======== RECORDS FOR THE TASK ========
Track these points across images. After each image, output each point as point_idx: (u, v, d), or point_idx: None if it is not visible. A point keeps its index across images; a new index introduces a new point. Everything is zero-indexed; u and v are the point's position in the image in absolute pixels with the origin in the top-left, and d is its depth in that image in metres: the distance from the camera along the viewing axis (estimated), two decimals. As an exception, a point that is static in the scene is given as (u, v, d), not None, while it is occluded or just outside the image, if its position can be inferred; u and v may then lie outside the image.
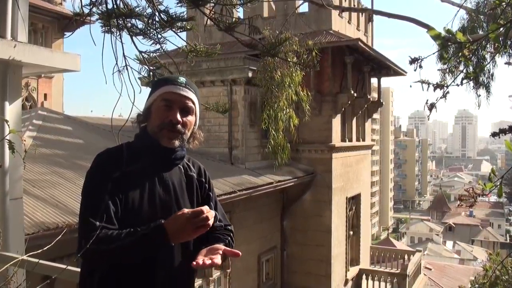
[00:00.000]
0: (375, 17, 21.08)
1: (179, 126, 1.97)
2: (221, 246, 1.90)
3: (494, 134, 2.34)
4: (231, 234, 2.13)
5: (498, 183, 2.04)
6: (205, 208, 1.71)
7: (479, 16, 10.30)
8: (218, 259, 1.79)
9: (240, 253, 1.86)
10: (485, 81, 11.33)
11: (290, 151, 14.45)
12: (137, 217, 1.85)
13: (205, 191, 2.15)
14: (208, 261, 1.77)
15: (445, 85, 2.24)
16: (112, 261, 1.79)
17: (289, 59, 12.14)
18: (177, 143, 1.98)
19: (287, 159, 14.35)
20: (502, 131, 2.25)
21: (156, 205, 1.92)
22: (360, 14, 19.56)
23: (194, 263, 1.76)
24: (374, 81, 21.32)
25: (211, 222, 1.71)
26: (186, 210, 1.71)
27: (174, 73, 3.48)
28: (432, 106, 2.27)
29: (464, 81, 2.20)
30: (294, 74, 13.77)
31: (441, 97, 2.27)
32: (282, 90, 13.75)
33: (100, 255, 1.75)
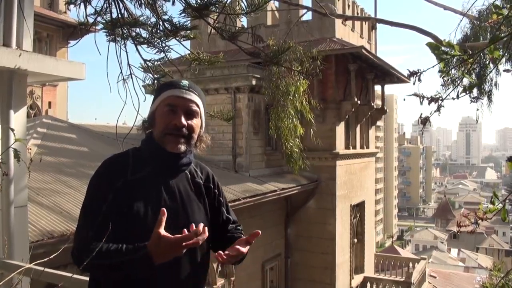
========
WHAT YOU NEED TO DO = Except for the pictures, give all the material above again verbatim.

ANSWER BELOW =
Track these points across images. After each image, output each point as point_idx: (u, v, d), or point_idx: None if it is not visible. A point keeps its index across images; a new index introduces a new point. Everything is zero-indexed; u and v are the point's position in the image in absolute pixels with the origin in the top-left, and d is its depth in that image in metres: the distance from the camera along the viewing axis (estimated), two decimals. As an exception, a point that is static in the scene is given as (u, v, d), not None, while it is occluded or just outside the image, if its position can be inferred; u and v may then lie outside the image.
[00:00.000]
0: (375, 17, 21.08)
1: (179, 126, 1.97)
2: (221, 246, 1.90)
3: (494, 134, 2.34)
4: (231, 234, 2.13)
5: (498, 183, 2.04)
6: (205, 208, 1.71)
7: (479, 16, 10.30)
8: (218, 259, 1.79)
9: (240, 253, 1.86)
10: (485, 81, 11.33)
11: (290, 151, 14.45)
12: (137, 217, 1.85)
13: (205, 191, 2.15)
14: (208, 261, 1.77)
15: (445, 85, 2.24)
16: (112, 261, 1.79)
17: (289, 59, 12.14)
18: (177, 143, 1.98)
19: (287, 159, 14.35)
20: (502, 131, 2.25)
21: (156, 205, 1.92)
22: (360, 14, 19.56)
23: (194, 263, 1.76)
24: (374, 81, 21.32)
25: (211, 222, 1.71)
26: (186, 210, 1.71)
27: (174, 73, 3.48)
28: (432, 106, 2.27)
29: (464, 81, 2.20)
30: (294, 74, 13.77)
31: (441, 97, 2.27)
32: (282, 90, 13.75)
33: (100, 255, 1.75)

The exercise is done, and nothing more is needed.